EXTRACT TO READ =

+++++

Cash flows provided by operating activities for the three months ended March 31,
2023 were $47.1 million, an increase of $11.1 million compared to $36.0 million
for the three months ended March 31, 2022.

Investing Activities



Cash flows used in investing activities for the three months ended March 31,
2023 were $0.3 million compared to $237.3 million for the three months ended
March 31, 2023. For the three months ended March 31, 2023, cash flows used in
investing activities include $0.3 million used to fund costs associated with the
Hatch Acquisition. For the three months ended March 31, 2022, cash flows used in
investing activities include $236.9 million of investments held in marketable
securities related to TGR and $0.4 million used to fund costs associated with
the acquisition of all of the equity interests in certain subsidiaries owned by
Caritas Royalty Fund LLC and certain of its affiliates.

Financing Activities



Cash flows used in financing activities were $52.6 million for the three months
ended March 31, 2023 compared to $207.8 million of cash flows provided by
financing activities for the three months March 31, 2022. Cash flows used in
financing activities for the three months ended March 31, 2023 consists of $38.6
million of distributions paid to holders common units, OpCo common units and
Class B units, $13.1 million used to repay borrowings under out secured
revolving credit facility and $4.9 million of restricted units repurchased for
tax withholding, partially offset by $4.0 million of additional borrowings under
our secured revolving credit facility.

Cash flows provided by financing activities for the three months ended March 31,
2022 consists of $227.6 million in proceeds from TGR IPO and $19.1 million of
additional borrowings under our secured revolving credit facility, partially
offset by $24.0 million of distributions paid to holders of common units, OpCo
common units and Class B units, $9.7 million used to repay borrowings under out
secured revolving credit facility, $3.3 million of restricted units repurchased
for tax withholding, $0.9 million used to pay underwriting commissions related
to the equity offering of TGR, $0.5 million paid in connection with the
redemption of Class B units, $0.3 paid in connection with fees related to our
2021 equity offering and $0.2 million payment of loan origination costs.

                                       33

  Table of Contents

Indebtedness

On December 15, 2022, we entered into Amendment No. 4 (the "Fourth Credit
Agreement Amendment") to our existing Credit Agreement, dated as of January 11,
2017 (as amended by that certain Amendment No. 1 to Credit Agreement, dated as
of July 12, 2018, and that certain Amendment No. 2 to Credit Agreement, dated as
of December 8, 2020, and that certain Amendment No. 3 to Credit Agreement, dated
as of June 7, 2022, and as otherwise amended or modified prior to such date, the
"Credit Agreement" and the Credit Agreement, as amended by the Fourth Credit
Agreement Amendment, the "Amended Credit Agreement"), with certain subsidiaries
of the Partnership, as guarantors, the lenders party thereto and Citibank as
administrative agent.

+++++

PROVIDED MATERIAL =
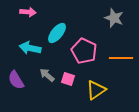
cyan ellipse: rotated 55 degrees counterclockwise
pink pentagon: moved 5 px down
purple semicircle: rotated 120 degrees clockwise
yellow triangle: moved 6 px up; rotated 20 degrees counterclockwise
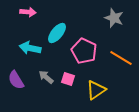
orange line: rotated 30 degrees clockwise
gray arrow: moved 1 px left, 2 px down
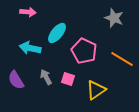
orange line: moved 1 px right, 1 px down
gray arrow: rotated 21 degrees clockwise
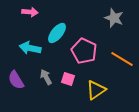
pink arrow: moved 2 px right
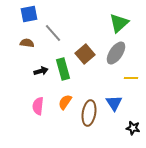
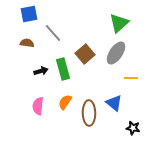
blue triangle: rotated 18 degrees counterclockwise
brown ellipse: rotated 10 degrees counterclockwise
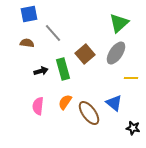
brown ellipse: rotated 35 degrees counterclockwise
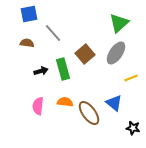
yellow line: rotated 24 degrees counterclockwise
orange semicircle: rotated 63 degrees clockwise
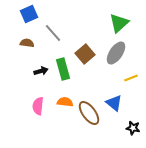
blue square: rotated 12 degrees counterclockwise
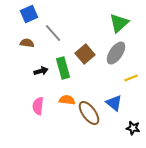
green rectangle: moved 1 px up
orange semicircle: moved 2 px right, 2 px up
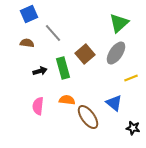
black arrow: moved 1 px left
brown ellipse: moved 1 px left, 4 px down
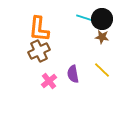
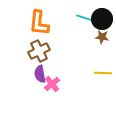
orange L-shape: moved 6 px up
yellow line: moved 1 px right, 3 px down; rotated 42 degrees counterclockwise
purple semicircle: moved 33 px left
pink cross: moved 3 px right, 3 px down
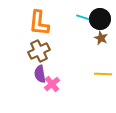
black circle: moved 2 px left
brown star: moved 1 px left, 1 px down; rotated 16 degrees clockwise
yellow line: moved 1 px down
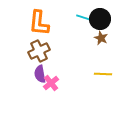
pink cross: moved 1 px left, 1 px up
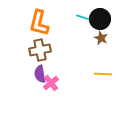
orange L-shape: rotated 8 degrees clockwise
brown cross: moved 1 px right, 1 px up; rotated 15 degrees clockwise
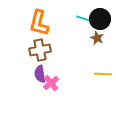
cyan line: moved 1 px down
brown star: moved 4 px left
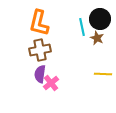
cyan line: moved 3 px left, 8 px down; rotated 60 degrees clockwise
purple semicircle: rotated 18 degrees clockwise
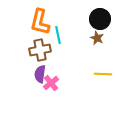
orange L-shape: moved 1 px right, 1 px up
cyan line: moved 24 px left, 8 px down
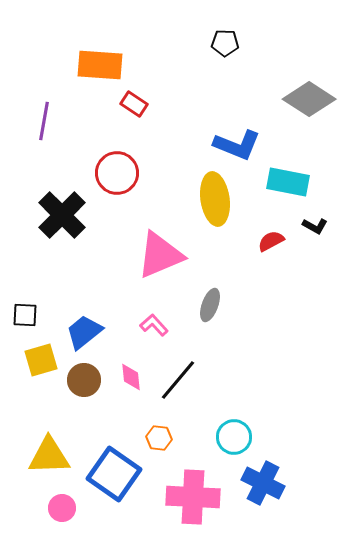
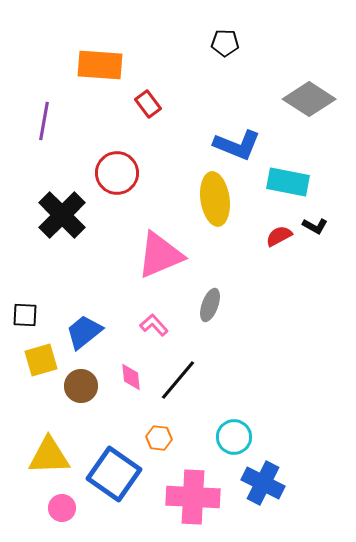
red rectangle: moved 14 px right; rotated 20 degrees clockwise
red semicircle: moved 8 px right, 5 px up
brown circle: moved 3 px left, 6 px down
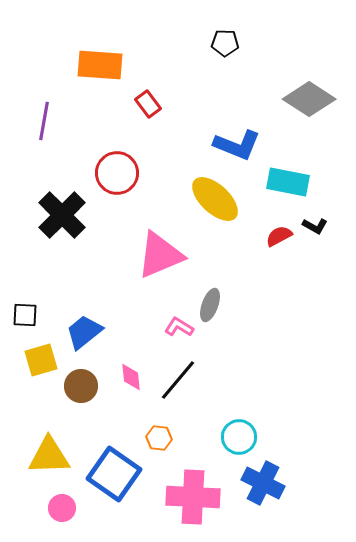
yellow ellipse: rotated 39 degrees counterclockwise
pink L-shape: moved 25 px right, 2 px down; rotated 16 degrees counterclockwise
cyan circle: moved 5 px right
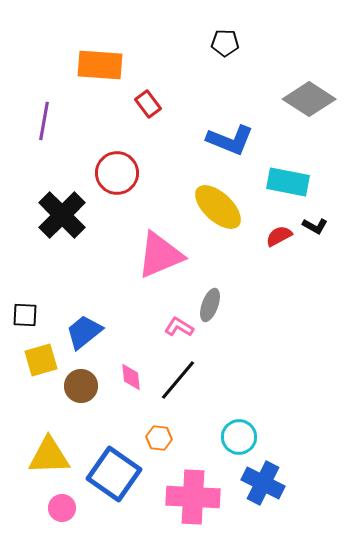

+++++

TASKS =
(a) Summarize the financial report excerpt in two sentences.
(b) According to the financial report excerpt, how much was paid in distributions to holders of common units, OpCo common units and Class B units during the three months ended March 31, 2023?
(c) Continue the financial report excerpt from the point where it stops.

RESULTS OF THE EXERCISE =
(a) Cash flows provided by operating activities were $47.1 million for the three months ended March 31, 2023, up $11.1 million from $36.0 million a year earlier. Financing activities used $52.6 million in that period, compared with $207.8 million provided in the three months ended March 31, 2022, and on December 15, 2022, the Partnership entered into a fourth amendment to its Credit Agreement dated January 11, 2017, with Citibank as administrative agent.

(b) $38.6 million.

(c)
The Fourth Credit Agreement Amendment amended the Credit Agreement to, among
other things, (i) increase the aggregate elected commitments under the Amended
Credit Agreement's senior secured revolving credit facility (the "Credit
Facility") and (ii) the borrowing base under the Credit Facility, in each case,
from $300.0 million to $350.0 million.

The Amended Credit Agreement contains various affirmative, negative and
financial maintenance covenants. These covenants limit our ability to, among
other things, incur or guarantee additional debt, make distributions on, or
redeem or repurchase, common units and OpCo common units, make certain
investments and acquisitions, incur certain liens or permit them to exist, enter
into certain types of transactions with affiliates, merge or consolidate with
another company and transfer, sell or otherwise dispose of assets. The Amended
Credit Agreement also contains covenants requiring us to maintain the following
financial ratios or to reduce our indebtedness if we are unable to comply with
such ratios: (i) a Debt to EBITDAX Ratio (as defined in the secured revolving
credit facility) of not more than 3.5 to 1.0; and (ii) a ratio of current assets
to current liabilities of not less than 1.0 to 1.0. The Amended Credit Agreement
also contains customary events of default, including non-payment, breach of
covenants, materially incorrect representations, cross default, bankruptcy and
change of control. As of March 31, 2023, we had outstanding borrowings of $223.9
million under the secured revolving credit facility and $126.1 million of
available capacity. The secured revolving credit facility matures on June 7,
2024.

For additional information on our secured revolving credit facility, please read
Note 8-Long-Term Debt to the unaudited interim consolidated financial statements
included in this Quarterly Report.

Tax Matters



Even though we are organized as a limited partnership under state law, we are
treated as a corporation for United States federal income tax purposes.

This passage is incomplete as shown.